# levelling jacks - warning alarm whilst driving



## dcummin (Jan 21, 2008)

Hi all

The levelling jack system is annoyingly beeping to say the jacks are down - whilst im driving.

I'm assuming just a sensor problem or alike - it used to do it if I braked heavy, but the problem is now every couple of mins -even on flat road without braking.

anyone had this problem before - the jacks are fully retracted. 

many thanks

David


----------



## listerdiesel (Aug 3, 2012)

There are a few options:

Microswitch detecting that the hydraulic cylinder has retracted fully, and it is faulty, there will be one per cylinder.

Magnetic pickup doing the same job as the microswitch, probably more reliable underneath the vehicle.

Light-beam looking at clear air under the foot when retracted.

You'll need to find out which system you have before you can do anything.

I'd probably suggest the mag pickup, as it is relatively immune to road dirt, but could have picked up a magnetic item thrown up from the road and thus giving a false signal.

Peter


----------



## raynipper (Aug 4, 2008)

Yep David.
You should see leads to a microswitch on each leg. These microswitches just need adjusting. Sometimes mud and crud can limit the foots travel to 'make' the switch.

Common fault.

Ray.


----------



## dcummin (Jan 21, 2008)

thanks for the advice

not sure if I should take comfort that the problems I have had are common on rv's - but very helpful for me to sort  

ill be under there this weekend - as long as the white stuff has gone!

thanks again


----------



## loddy (Feb 12, 2007)

Check the oil level


----------



## mangolover (Mar 13, 2010)

If there's nothing obvious when you check the jacks, give Duncan a call at Star Spangled Spanner: a legend with his free RV advice.


Telephone: 01522 778944 (office) 07738 669938 (mobile)

mango


----------



## olley (May 1, 2005)

Depends on the system you have, if its like mine an HWH, its spring return so the retraction strength isn't very high.
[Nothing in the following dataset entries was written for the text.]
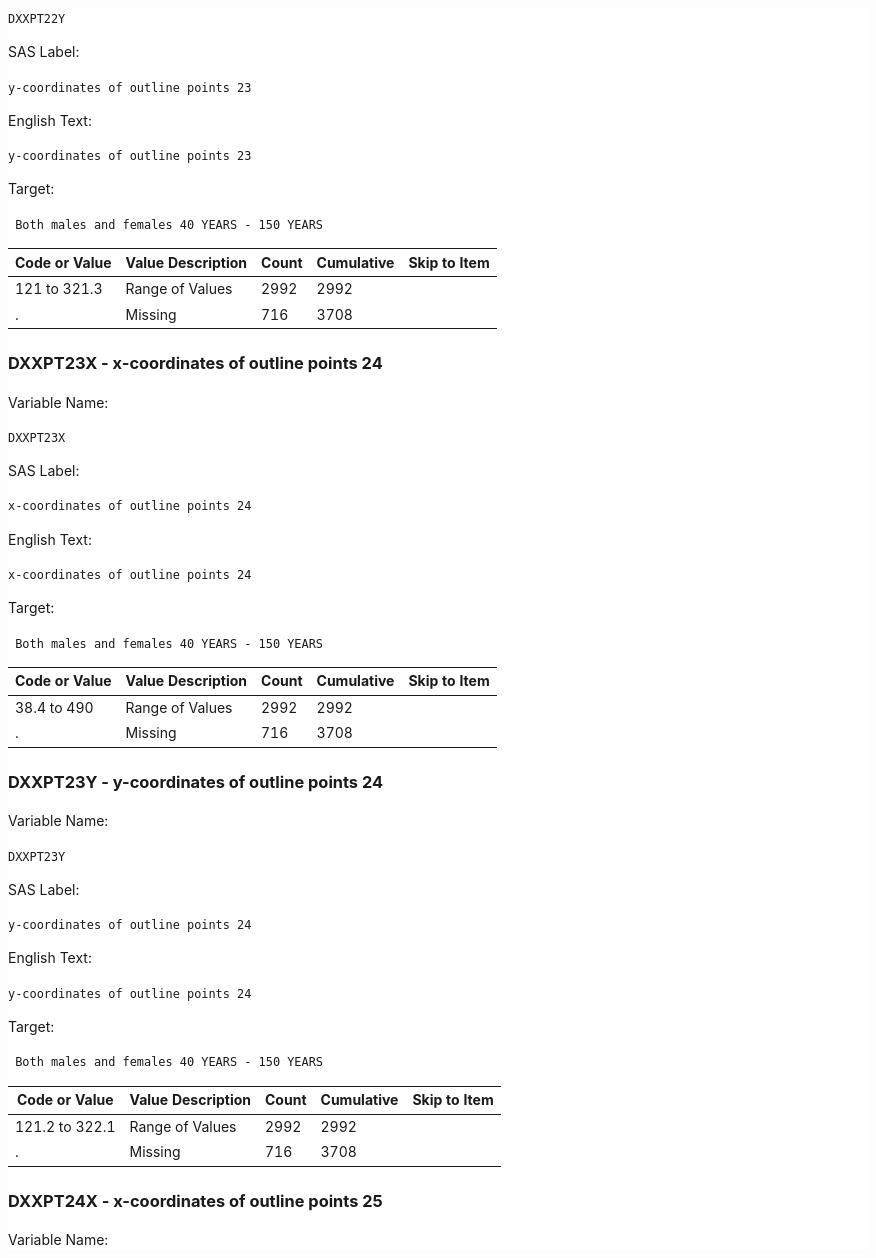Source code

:     DXXPT22Y
SAS Label:

    y-coordinates of outline points 23
English Text:

    y-coordinates of outline points 23
Target:

     Both males and females 40 YEARS - 150 YEARS
Code or Value | Value Description | Count | Cumulative | Skip to Item  
---|---|---|---|---  
121 to 321.3 | Range of Values | 2992 | 2992 |   
. | Missing | 716 | 3708 |   
  
### DXXPT23X - x-coordinates of outline points 24

Variable Name:

    DXXPT23X
SAS Label:

    x-coordinates of outline points 24
English Text:

    x-coordinates of outline points 24
Target:

     Both males and females 40 YEARS - 150 YEARS
Code or Value | Value Description | Count | Cumulative | Skip to Item  
---|---|---|---|---  
38.4 to 490 | Range of Values | 2992 | 2992 |   
. | Missing | 716 | 3708 |   
  
### DXXPT23Y - y-coordinates of outline points 24

Variable Name:

    DXXPT23Y
SAS Label:

    y-coordinates of outline points 24
English Text:

    y-coordinates of outline points 24
Target:

     Both males and females 40 YEARS - 150 YEARS
Code or Value | Value Description | Count | Cumulative | Skip to Item  
---|---|---|---|---  
121.2 to 322.1 | Range of Values | 2992 | 2992 |   
. | Missing | 716 | 3708 |   
  
### DXXPT24X - x-coordinates of outline points 25

Variable Name:
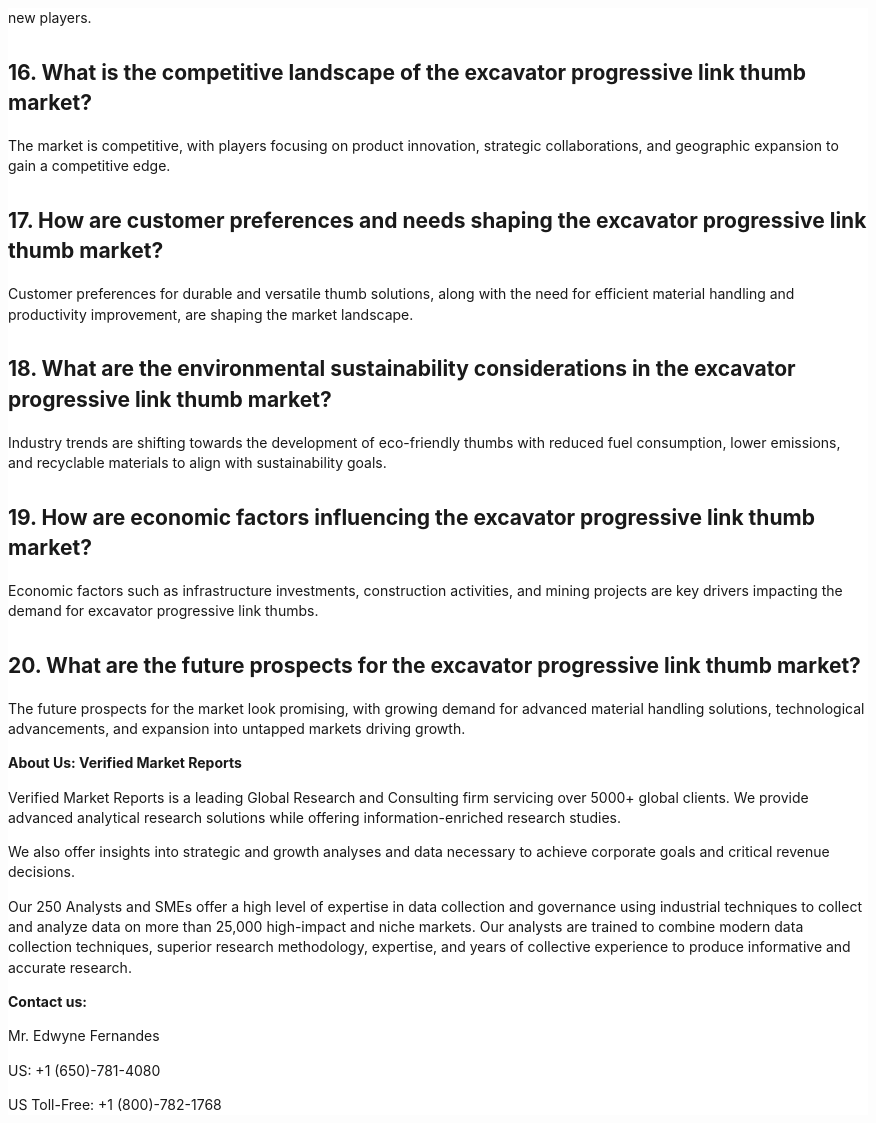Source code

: new players.</p><h2>16. What is the competitive landscape of the excavator progressive link thumb market?</h2><p>The market is competitive, with players focusing on product innovation, strategic collaborations, and geographic expansion to gain a competitive edge.</p><h2>17. How are customer preferences and needs shaping the excavator progressive link thumb market?</h2><p>Customer preferences for durable and versatile thumb solutions, along with the need for efficient material handling and productivity improvement, are shaping the market landscape.</p><h2>18. What are the environmental sustainability considerations in the excavator progressive link thumb market?</h2><p>Industry trends are shifting towards the development of eco-friendly thumbs with reduced fuel consumption, lower emissions, and recyclable materials to align with sustainability goals.</p><h2>19. How are economic factors influencing the excavator progressive link thumb market?</h2><p>Economic factors such as infrastructure investments, construction activities, and mining projects are key drivers impacting the demand for excavator progressive link thumbs.</p><h2>20. What are the future prospects for the excavator progressive link thumb market?</h2><p>The future prospects for the market look promising, with growing demand for advanced material handling solutions, technological advancements, and expansion into untapped markets driving growth.</p></body></html><p id="" class=""><strong>About Us: Verified Market Reports</strong></p><p id="" class="">Verified Market Reports is a leading Global Research and Consulting firm servicing over 5000+ global clients. We provide advanced analytical research solutions while offering information-enriched research studies.</p><p id="" class="">We also offer insights into strategic and growth analyses and data necessary to achieve corporate goals and critical revenue decisions.</p><p id="" class="">Our 250 Analysts and SMEs offer a high level of expertise in data collection and governance using industrial techniques to collect and analyze data on more than 25,000 high-impact and niche markets. Our analysts are trained to combine modern data collection techniques, superior research methodology, expertise, and years of collective experience to produce informative and accurate research.</p><p id="" class=""><strong>Contact us:</strong></p><p id="" class="">Mr. Edwyne Fernandes</p><p id="" class="">US: +1 (650)-781-4080</p><p id="" class="">US Toll-Free: +1 (800)-782-1768</p>

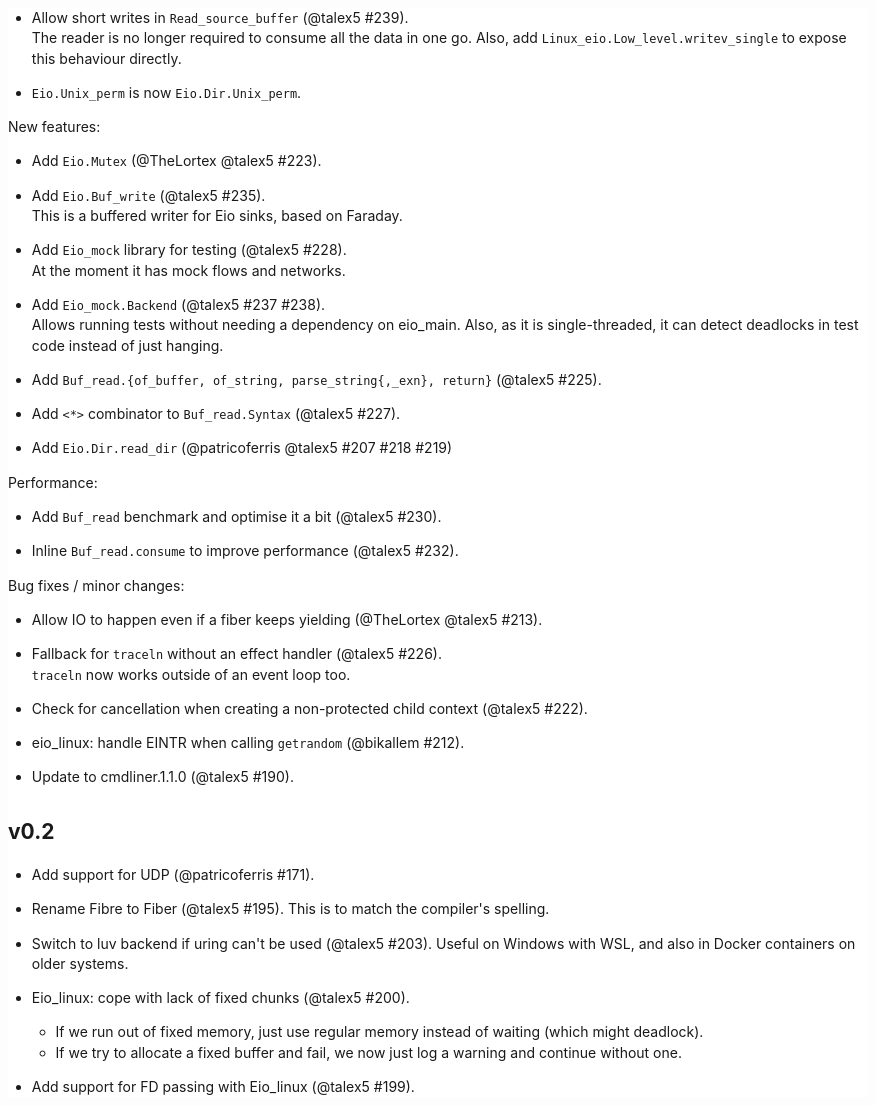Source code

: - Allow short writes in `Read_source_buffer` (@talex5 #239).  
  The reader is no longer required to consume all the data in one go.
  Also, add `Linux_eio.Low_level.writev_single` to expose this behaviour directly.

- `Eio.Unix_perm` is now `Eio.Dir.Unix_perm`.

New features:

- Add `Eio.Mutex` (@TheLortex @talex5 #223).

- Add `Eio.Buf_write` (@talex5 #235).  
  This is a buffered writer for Eio sinks, based on Faraday.

- Add `Eio_mock` library for testing (@talex5 #228).  
  At the moment it has mock flows and networks.

- Add `Eio_mock.Backend` (@talex5 #237 #238).  
  Allows running tests without needing a dependency on eio_main.
  Also, as it is single-threaded, it can detect deadlocks in test code instead of just hanging.

- Add `Buf_read.{of_buffer, of_string, parse_string{,_exn}, return}` (@talex5 #225).

- Add `<*>` combinator to `Buf_read.Syntax` (@talex5 #227).

- Add `Eio.Dir.read_dir` (@patricoferris @talex5 #207 #218 #219)

Performance:

- Add `Buf_read` benchmark and optimise it a bit (@talex5 #230).

- Inline `Buf_read.consume` to improve performance (@talex5 #232).

Bug fixes / minor changes:

- Allow IO to happen even if a fiber keeps yielding (@TheLortex @talex5 #213).

- Fallback for `traceln` without an effect handler (@talex5 #226).  
  `traceln` now works outside of an event loop too.

- Check for cancellation when creating a non-protected child context (@talex5 #222).

- eio_linux: handle EINTR when calling `getrandom` (@bikallem #212).

- Update to cmdliner.1.1.0 (@talex5 #190).

## v0.2

- Add support for UDP (@patricoferris #171).

- Rename Fibre to Fiber (@talex5 #195). This is to match the compiler's spelling.

- Switch to luv backend if uring can't be used (@talex5 #203).
  Useful on Windows with WSL, and also in Docker containers on older systems.

- Eio_linux: cope with lack of fixed chunks (@talex5 #200).
  - If we run out of fixed memory, just use regular memory instead of waiting (which might deadlock).
  - If we try to allocate a fixed buffer and fail, we now just log a warning and continue without one.

- Add support for FD passing with Eio_linux (@talex5 #199).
It could be crud as Ray says, although mine taper down before joining on to the pad, so would need a lot of crud. The limit switch is in the top of the ram, not sure if these are adjustable. 

Ian


----------



## dcummin (Jan 21, 2008)

sadly couldnt spot anything obvious (mine are spring retraction like Olleys)

So to stop the noise - I've unscrewed the control panel and pulled the plug out as a temporary measure.

The jacks are in the up position - does anyone think this is exceptionally dangerous - cant see that once up they could just drop down wihout the control panel being used - of course will do visual check when setting off.


----------